Conformal Prediction for Nonparametric Instrumental Regression

TL;DR

This paper introduces a conformal prediction method for nonparametric instrumental variable regression that provides finite-sample, distribution-free coverage guarantees, adaptable to various NPIV estimators including neural networks.

Contribution

It reformulates conditional coverage as marginal coverage over IV shifts and integrates conformal inference with any NPIV estimator, ensuring finite-sample guarantees.

Findings

Provides distribution-free, finite-sample coverage guarantees

Compatible with multiple NPIV estimation methods including neural networks

Reformulates conditional coverage as marginal coverage over IV shifts

Abstract

We propose a method for constructing distribution-free prediction intervals in nonparametric instrumental variable regression (NPIV), with finite-sample coverage guarantees.
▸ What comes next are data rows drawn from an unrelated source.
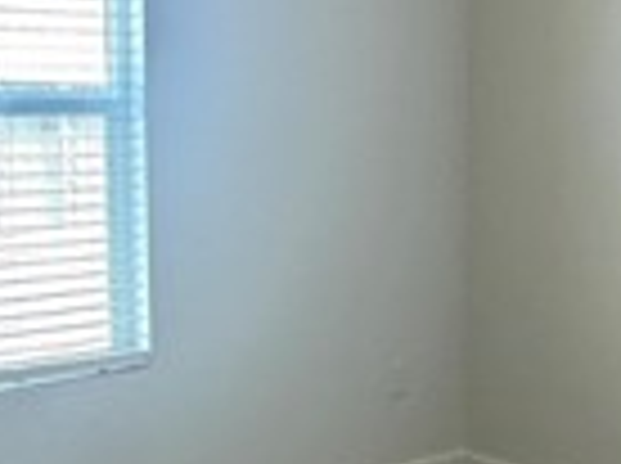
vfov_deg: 22.5
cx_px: 256
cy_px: 266
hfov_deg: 29.8
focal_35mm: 65
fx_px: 1164
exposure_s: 1/120
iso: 80
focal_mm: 2.22
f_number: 2.2
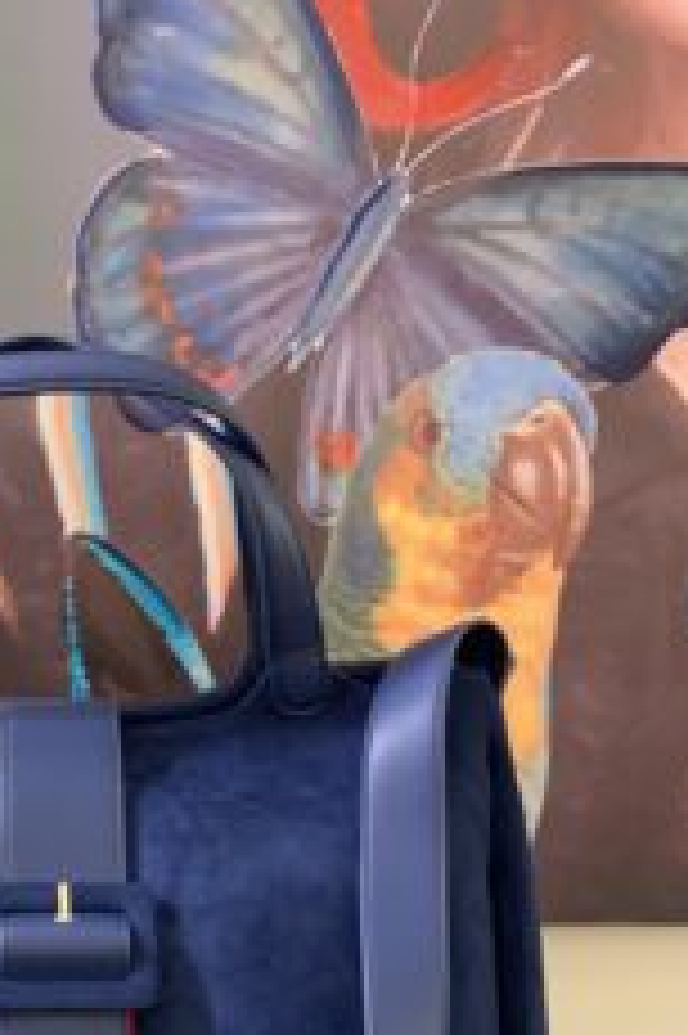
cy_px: 828
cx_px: 45
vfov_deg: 40.2
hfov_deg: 27.4
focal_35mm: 47
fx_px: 1349
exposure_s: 1/33
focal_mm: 4.25
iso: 320
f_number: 1.8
Building on the conditional guarantee framework in conformal inference, we reformulate conditional coverage as marginal coverage over a class of IV shifts $\mathcal{F}$. Our method can be combined with any NPIV estimator, including sieve 2SLS and other machine-learning-based NPIV methods such as neural networks minimax approaches. Our theoretical analysis establishes distribution-free, finite-sample coverage over a practitioner-chosen class of IV shifts.